A major new archaeological excavation is set to take place at the site of Birdoswald Roman fort on Hadrian’s Wall.
Newcastle University and Historic England’s archaeological projects team are co-directing the five-year project, facilitated by English Heritage, and visitors will be able to book free guided tours to see the dig in progress.
Birdoswald has been at the centre of research into Hadrian’s Wall for well over a century, and in the last few decades work led by Historic England senior archaeologist Tony Wilmott inside the fort, and more recently at the fort cemetery, has attracted international attention.
Mr Wilmott will be working with Newcastle University’s Professor Ian Haynes to lead the new programme of work to examine the extensive settlement associated with the fort, together with the area immediately to the north of the Wall itself.
Perfect opportunity to build on research
“The project is a perfect opportunity to build upon Historic England’s extensive research at Birdoswald, and to better understand the relationship between the fort and the settlement outside the Wall, in terms of timescales and uses,” said Mr Wilmott.
“At the same time we’re offering vital training in field archaeology using the innovative techniques of digital recording that we have developed.”
The dig aims to answer such questions as how did life in the nearby settlement outside the wall relate to the community inside the fort, how long did the the settlement survive and how did the defences of Hadrians’s Wall work.

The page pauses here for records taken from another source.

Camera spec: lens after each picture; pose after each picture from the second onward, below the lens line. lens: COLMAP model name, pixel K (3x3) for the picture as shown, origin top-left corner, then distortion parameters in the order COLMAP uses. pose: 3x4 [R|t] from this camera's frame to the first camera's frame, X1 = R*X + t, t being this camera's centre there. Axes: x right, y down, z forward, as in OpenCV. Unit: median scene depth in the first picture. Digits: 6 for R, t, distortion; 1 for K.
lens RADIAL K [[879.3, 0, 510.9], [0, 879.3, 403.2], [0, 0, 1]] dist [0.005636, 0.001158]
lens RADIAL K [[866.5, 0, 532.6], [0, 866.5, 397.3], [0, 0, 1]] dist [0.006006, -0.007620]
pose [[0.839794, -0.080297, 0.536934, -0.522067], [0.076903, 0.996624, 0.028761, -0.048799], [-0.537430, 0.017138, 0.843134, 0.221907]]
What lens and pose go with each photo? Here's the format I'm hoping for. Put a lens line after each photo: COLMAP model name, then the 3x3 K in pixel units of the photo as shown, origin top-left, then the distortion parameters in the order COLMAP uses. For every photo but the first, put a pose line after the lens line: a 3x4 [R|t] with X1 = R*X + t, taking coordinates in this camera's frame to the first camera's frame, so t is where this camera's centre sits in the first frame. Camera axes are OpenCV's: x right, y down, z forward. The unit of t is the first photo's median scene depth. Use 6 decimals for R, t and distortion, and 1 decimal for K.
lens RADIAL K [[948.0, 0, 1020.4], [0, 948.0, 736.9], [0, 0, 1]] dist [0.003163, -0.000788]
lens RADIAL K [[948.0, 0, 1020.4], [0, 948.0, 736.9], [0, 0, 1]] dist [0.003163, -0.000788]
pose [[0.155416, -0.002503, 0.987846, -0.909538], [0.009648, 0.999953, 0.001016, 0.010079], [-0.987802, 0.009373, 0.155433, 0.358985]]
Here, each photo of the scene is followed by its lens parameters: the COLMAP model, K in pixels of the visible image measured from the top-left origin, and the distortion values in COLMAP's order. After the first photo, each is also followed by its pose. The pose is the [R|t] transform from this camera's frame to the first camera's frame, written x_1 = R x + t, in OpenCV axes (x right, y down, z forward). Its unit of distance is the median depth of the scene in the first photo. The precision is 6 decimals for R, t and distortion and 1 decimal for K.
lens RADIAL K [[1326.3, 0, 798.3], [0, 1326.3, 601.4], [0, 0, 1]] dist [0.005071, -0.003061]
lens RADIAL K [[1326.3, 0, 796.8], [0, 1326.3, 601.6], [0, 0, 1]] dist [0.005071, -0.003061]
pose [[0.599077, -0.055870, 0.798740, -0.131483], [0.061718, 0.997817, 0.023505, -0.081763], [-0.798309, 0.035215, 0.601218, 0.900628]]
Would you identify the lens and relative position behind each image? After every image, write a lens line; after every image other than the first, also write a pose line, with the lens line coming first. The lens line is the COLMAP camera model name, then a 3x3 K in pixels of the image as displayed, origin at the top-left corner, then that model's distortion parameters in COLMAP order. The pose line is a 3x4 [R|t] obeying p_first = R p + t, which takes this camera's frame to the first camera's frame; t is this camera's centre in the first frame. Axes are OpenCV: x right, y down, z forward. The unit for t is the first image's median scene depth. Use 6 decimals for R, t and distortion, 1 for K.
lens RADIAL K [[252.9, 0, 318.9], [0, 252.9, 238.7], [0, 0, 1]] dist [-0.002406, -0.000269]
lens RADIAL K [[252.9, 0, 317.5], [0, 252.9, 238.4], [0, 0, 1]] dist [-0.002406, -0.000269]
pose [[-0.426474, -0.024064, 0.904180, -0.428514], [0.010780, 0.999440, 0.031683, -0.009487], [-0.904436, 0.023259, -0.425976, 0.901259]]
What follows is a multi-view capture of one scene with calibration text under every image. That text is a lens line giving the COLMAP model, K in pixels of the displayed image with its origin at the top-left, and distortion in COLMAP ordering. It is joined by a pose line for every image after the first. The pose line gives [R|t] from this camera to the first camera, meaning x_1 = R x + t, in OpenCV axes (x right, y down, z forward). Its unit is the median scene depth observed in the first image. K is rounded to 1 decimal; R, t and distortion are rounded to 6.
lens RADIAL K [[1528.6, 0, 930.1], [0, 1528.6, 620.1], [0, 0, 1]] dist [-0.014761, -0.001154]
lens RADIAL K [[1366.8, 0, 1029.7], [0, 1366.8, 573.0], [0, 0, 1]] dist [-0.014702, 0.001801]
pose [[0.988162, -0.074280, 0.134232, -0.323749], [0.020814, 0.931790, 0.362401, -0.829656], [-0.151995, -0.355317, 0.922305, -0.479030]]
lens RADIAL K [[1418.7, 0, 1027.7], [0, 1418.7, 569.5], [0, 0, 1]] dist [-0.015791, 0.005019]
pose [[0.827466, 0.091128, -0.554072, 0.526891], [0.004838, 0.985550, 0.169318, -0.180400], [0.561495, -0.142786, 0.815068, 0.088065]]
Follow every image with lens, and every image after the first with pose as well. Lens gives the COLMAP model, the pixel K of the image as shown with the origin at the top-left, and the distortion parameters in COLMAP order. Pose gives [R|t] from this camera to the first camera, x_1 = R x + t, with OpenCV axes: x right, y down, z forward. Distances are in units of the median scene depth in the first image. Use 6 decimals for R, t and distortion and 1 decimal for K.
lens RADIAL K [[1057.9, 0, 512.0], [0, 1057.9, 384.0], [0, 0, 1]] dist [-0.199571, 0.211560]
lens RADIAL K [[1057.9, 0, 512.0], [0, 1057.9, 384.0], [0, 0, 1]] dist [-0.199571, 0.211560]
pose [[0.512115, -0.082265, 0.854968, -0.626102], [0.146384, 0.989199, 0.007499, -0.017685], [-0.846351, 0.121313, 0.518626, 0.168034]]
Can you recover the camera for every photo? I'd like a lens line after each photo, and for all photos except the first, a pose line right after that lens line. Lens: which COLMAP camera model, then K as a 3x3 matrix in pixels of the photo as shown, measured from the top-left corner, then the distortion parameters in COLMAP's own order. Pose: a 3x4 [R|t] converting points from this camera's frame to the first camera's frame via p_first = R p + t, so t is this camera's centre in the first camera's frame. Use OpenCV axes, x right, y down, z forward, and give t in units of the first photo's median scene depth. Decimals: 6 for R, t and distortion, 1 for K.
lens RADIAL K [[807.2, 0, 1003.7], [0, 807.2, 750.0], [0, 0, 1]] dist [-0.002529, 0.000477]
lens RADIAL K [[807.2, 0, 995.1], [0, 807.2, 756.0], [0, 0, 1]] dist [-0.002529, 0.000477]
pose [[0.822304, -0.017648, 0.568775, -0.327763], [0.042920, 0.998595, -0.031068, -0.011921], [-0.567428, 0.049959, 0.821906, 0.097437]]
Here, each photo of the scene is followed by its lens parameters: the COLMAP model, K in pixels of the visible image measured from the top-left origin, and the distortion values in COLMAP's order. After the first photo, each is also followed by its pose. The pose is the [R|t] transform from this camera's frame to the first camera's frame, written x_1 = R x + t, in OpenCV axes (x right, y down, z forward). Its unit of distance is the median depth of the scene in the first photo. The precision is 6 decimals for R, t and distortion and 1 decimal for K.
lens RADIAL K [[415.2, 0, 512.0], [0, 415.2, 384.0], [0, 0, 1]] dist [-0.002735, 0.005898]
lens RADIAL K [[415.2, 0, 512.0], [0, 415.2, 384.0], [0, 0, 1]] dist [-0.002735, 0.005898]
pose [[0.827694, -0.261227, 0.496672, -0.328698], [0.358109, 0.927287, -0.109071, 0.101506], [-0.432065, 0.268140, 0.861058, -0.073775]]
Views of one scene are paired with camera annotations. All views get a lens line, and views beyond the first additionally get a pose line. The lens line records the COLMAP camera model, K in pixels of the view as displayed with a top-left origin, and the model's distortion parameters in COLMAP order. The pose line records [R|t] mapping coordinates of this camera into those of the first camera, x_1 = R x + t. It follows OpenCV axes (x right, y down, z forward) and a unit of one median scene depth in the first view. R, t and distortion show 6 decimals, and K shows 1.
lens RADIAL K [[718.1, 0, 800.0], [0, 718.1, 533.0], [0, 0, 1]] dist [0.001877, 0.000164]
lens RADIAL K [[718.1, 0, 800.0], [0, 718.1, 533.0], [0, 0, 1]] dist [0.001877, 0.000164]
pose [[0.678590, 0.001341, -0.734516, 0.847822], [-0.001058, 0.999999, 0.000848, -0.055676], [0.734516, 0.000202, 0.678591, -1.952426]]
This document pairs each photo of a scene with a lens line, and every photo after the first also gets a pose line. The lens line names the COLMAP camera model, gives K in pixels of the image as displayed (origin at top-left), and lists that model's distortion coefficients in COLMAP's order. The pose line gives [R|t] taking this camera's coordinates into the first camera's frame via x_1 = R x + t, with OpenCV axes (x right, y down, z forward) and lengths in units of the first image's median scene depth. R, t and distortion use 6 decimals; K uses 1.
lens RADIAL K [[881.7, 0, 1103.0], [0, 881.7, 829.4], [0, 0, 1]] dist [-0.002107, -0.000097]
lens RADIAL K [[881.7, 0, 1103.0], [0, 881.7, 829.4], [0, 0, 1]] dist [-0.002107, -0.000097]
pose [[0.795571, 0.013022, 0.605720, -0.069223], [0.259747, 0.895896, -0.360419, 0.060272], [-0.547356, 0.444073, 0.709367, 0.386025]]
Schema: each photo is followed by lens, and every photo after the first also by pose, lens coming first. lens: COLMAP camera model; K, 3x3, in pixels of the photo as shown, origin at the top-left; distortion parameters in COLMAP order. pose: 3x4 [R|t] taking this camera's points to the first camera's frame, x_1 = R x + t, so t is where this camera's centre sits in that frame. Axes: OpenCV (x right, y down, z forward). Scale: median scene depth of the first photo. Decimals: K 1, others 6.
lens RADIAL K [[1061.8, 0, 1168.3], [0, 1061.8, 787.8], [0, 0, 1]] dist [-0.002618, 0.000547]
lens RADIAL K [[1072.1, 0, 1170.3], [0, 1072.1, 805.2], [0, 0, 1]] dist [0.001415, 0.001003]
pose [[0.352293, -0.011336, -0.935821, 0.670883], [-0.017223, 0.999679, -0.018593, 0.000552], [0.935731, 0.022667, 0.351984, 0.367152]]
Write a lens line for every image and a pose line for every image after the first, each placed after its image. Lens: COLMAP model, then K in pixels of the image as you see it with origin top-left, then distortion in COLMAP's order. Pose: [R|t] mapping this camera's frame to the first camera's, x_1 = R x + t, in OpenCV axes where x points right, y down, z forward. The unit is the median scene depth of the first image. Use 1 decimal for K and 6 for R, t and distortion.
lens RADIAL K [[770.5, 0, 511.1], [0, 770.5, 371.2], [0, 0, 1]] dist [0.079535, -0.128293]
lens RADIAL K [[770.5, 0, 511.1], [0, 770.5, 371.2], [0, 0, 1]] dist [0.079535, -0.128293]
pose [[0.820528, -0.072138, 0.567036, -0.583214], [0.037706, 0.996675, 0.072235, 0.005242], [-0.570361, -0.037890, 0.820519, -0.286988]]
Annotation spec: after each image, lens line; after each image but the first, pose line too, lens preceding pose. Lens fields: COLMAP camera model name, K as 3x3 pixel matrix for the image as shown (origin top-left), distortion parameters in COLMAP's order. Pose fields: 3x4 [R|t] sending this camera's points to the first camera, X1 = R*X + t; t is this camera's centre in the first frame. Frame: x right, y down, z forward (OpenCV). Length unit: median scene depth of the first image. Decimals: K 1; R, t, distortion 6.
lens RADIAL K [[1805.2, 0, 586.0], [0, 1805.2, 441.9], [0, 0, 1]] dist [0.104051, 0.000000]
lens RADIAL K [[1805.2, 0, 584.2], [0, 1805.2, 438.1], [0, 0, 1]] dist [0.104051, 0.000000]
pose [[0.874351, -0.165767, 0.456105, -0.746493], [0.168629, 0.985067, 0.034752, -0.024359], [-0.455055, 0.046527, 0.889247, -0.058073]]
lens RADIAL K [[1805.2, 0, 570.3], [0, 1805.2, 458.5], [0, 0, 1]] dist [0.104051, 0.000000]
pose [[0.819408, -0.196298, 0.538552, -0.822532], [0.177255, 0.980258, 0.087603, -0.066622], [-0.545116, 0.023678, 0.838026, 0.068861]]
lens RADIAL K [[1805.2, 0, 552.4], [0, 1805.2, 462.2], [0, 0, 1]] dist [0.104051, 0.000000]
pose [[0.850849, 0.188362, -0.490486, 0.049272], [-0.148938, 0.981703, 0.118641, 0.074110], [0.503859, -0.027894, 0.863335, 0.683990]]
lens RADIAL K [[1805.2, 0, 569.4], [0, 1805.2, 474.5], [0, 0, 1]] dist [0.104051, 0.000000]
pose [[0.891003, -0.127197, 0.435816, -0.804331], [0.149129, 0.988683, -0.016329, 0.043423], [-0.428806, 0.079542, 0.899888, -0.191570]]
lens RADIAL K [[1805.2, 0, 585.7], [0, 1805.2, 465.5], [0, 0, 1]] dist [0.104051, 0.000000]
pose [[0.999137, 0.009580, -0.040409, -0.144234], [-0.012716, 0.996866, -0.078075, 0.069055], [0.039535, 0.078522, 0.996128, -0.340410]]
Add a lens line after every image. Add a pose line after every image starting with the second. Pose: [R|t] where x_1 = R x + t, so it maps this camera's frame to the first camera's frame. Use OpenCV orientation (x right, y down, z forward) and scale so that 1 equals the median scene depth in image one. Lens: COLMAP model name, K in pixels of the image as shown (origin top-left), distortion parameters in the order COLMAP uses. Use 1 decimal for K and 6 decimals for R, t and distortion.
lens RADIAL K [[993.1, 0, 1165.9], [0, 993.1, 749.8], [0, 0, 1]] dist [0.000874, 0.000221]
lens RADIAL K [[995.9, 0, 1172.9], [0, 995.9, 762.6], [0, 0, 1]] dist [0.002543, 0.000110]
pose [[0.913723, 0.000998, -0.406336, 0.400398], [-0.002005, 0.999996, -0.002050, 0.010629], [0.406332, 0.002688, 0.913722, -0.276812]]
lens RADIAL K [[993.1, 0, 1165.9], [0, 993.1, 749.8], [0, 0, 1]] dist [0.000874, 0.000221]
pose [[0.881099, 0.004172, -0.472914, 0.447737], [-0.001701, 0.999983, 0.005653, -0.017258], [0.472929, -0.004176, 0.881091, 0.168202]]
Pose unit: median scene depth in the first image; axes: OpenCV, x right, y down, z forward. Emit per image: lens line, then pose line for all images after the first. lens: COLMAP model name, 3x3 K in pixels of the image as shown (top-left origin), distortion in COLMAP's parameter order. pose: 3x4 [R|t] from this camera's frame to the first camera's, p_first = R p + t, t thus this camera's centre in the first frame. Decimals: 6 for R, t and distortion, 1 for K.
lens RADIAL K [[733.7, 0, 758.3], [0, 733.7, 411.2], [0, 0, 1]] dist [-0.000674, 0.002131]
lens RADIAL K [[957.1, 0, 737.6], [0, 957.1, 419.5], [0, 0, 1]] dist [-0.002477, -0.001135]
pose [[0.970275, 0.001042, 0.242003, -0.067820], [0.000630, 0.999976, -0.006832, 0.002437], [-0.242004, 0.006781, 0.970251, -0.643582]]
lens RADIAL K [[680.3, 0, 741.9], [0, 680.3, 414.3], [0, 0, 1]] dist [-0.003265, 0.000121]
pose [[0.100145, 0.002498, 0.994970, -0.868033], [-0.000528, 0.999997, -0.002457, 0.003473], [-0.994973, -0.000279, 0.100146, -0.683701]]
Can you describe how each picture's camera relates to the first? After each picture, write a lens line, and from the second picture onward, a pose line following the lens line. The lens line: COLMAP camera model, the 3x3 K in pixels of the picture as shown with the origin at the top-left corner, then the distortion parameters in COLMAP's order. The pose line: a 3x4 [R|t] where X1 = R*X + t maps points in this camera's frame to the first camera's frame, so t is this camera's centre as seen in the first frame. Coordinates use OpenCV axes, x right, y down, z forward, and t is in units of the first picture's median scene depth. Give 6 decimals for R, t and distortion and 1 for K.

The team will deploy the very latest in archaeological methods, spanning the use of extensive geophysical survey to see beneath the soil, advanced digital systems to record finds and features, and a wide spectrum of expertise in environmental science and geospatial analysis.
High-tech training for next generation
The project will simultaneously deliver high-tech training for the next generation of archaeologists, and over 100 of Newcastle University’s current archaeology students will participate in the excavation.
Professor Haynes said: “Birdoswald holds the key to many of the big questions about Hadrian’s Wall and the cosmopolitan communities who lived on it during and after the Roman period.
“This fantastic partnership provides the opportunity to develop the next generation of field archaeologists, with dedicated expert tuition “from the trowel’s edge”, and using the latest advances in bio-archaeology and advanced geospatial analysis.”
Work at Birdoswald follows on another major research project led by the two directors, excavations at a famous Roman cult site at Maryport, supported by Senhouse Roman Trust in conjunction with Newcastle University.